» ACTION ITEM: Quote everything from the start of the rows down to the line containing "quesito de aprendizagem.", keeping both ends and reproducing each line character for character.

---------- DATA FOR THIS EXERCISE

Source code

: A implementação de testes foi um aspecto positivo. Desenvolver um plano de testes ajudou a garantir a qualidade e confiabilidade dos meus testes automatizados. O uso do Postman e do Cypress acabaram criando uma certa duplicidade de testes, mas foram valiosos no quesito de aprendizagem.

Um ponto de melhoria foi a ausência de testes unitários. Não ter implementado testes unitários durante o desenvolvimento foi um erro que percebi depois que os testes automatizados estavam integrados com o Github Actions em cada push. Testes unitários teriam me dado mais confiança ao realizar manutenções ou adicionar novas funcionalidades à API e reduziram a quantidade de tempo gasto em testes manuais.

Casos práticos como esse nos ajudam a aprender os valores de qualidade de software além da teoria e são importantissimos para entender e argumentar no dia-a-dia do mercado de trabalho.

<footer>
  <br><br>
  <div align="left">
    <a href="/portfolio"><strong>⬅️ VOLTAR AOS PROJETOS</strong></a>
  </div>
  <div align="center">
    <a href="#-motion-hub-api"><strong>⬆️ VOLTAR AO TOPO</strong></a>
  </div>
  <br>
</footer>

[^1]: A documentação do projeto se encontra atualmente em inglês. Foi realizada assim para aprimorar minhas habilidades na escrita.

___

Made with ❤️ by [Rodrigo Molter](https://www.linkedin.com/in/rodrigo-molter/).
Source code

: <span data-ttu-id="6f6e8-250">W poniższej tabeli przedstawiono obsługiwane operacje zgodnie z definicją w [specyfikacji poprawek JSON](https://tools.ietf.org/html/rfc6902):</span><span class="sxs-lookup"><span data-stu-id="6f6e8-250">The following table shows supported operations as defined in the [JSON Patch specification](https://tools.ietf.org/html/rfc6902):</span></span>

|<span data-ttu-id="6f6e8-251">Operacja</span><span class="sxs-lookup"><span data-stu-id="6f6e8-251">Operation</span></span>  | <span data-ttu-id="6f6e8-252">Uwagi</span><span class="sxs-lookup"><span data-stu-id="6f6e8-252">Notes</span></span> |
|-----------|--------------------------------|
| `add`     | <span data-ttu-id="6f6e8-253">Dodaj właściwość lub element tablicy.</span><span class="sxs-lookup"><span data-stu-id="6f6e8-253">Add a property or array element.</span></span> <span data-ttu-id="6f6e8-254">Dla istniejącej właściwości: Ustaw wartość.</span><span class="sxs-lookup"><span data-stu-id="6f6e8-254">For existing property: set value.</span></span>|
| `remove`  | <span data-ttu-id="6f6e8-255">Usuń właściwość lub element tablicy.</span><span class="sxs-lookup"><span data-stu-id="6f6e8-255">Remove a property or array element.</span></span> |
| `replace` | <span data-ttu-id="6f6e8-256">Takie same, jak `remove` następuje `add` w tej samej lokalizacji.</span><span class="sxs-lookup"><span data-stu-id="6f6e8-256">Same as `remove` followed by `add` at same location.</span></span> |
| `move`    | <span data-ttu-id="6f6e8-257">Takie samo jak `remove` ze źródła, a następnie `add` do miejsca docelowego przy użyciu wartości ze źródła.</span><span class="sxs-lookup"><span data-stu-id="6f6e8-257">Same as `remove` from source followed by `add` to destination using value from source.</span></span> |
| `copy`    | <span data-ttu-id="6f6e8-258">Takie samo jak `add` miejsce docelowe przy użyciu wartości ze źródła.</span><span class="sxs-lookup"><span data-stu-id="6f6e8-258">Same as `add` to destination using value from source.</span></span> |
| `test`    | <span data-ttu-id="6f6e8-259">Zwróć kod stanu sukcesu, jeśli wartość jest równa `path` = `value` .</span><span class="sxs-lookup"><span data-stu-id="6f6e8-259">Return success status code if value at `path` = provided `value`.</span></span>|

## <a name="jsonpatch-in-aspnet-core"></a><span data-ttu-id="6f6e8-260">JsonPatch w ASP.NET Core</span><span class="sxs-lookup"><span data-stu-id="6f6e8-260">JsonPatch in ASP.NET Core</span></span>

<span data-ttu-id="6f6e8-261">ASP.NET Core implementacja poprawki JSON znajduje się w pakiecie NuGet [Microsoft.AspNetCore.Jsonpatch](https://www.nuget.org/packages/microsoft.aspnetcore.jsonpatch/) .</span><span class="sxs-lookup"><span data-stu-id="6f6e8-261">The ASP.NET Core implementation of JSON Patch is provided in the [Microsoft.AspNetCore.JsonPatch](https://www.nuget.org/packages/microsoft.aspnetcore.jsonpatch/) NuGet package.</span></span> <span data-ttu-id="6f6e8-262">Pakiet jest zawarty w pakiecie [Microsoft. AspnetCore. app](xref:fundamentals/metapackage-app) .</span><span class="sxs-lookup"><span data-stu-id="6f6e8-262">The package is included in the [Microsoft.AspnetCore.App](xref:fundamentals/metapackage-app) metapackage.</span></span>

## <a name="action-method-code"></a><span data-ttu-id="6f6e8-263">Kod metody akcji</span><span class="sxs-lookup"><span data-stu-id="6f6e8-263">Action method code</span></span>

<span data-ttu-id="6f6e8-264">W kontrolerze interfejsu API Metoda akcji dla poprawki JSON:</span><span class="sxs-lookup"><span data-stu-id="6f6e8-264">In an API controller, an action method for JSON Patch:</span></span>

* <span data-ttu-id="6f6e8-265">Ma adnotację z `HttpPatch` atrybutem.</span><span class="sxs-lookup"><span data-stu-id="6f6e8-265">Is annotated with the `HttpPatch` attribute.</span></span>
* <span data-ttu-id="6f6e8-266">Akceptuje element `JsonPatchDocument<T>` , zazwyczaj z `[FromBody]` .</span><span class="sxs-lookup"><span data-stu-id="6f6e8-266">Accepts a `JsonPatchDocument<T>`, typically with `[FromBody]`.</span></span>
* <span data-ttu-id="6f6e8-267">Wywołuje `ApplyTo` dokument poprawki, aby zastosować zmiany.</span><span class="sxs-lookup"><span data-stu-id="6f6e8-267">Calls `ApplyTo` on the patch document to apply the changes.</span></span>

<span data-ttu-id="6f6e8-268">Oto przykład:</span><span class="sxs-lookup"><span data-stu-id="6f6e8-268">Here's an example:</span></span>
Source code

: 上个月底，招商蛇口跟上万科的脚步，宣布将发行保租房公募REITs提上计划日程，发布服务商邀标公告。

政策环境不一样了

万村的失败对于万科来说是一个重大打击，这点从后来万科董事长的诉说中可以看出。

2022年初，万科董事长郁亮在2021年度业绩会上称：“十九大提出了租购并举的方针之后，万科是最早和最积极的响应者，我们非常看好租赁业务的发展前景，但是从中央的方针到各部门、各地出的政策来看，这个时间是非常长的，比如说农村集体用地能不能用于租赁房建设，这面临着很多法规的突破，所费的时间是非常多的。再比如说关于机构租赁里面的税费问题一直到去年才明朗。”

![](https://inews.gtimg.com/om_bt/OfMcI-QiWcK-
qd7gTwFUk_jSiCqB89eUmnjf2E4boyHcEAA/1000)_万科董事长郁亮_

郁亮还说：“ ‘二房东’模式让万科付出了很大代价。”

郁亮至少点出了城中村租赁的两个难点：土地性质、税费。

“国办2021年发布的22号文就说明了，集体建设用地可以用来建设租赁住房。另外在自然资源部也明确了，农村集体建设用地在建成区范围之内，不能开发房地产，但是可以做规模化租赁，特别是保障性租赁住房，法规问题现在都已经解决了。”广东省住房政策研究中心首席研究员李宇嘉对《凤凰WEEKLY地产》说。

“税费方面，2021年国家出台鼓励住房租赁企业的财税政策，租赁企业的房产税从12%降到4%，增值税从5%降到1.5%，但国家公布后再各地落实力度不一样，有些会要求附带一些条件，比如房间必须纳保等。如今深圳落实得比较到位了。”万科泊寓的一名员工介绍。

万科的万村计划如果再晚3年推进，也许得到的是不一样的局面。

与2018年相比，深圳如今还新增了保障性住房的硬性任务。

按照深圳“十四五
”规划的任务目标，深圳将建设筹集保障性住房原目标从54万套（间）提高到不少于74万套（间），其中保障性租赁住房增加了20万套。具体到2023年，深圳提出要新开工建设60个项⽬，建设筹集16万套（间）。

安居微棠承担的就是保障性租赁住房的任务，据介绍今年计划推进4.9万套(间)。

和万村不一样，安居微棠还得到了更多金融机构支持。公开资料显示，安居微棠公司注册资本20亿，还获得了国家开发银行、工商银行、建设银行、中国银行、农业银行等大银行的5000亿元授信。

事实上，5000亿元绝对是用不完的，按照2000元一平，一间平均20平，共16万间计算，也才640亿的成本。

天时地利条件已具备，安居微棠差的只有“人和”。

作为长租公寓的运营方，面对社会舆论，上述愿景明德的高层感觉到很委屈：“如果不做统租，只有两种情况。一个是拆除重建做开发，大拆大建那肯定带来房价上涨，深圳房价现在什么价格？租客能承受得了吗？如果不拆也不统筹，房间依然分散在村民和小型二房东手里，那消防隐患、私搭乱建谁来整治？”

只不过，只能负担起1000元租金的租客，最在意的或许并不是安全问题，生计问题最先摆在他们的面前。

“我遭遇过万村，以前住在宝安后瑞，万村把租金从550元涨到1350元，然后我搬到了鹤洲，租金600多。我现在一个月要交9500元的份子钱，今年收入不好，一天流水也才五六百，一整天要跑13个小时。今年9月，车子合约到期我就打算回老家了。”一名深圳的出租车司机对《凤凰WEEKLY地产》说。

--------------------

» RESULT BELOW:
Source code

: A implementação de testes foi um aspecto positivo. Desenvolver um plano de testes ajudou a garantir a qualidade e confiabilidade dos meus testes automatizados. O uso do Postman e do Cypress acabaram criando uma certa duplicidade de testes, mas foram valiosos no quesito de aprendizagem.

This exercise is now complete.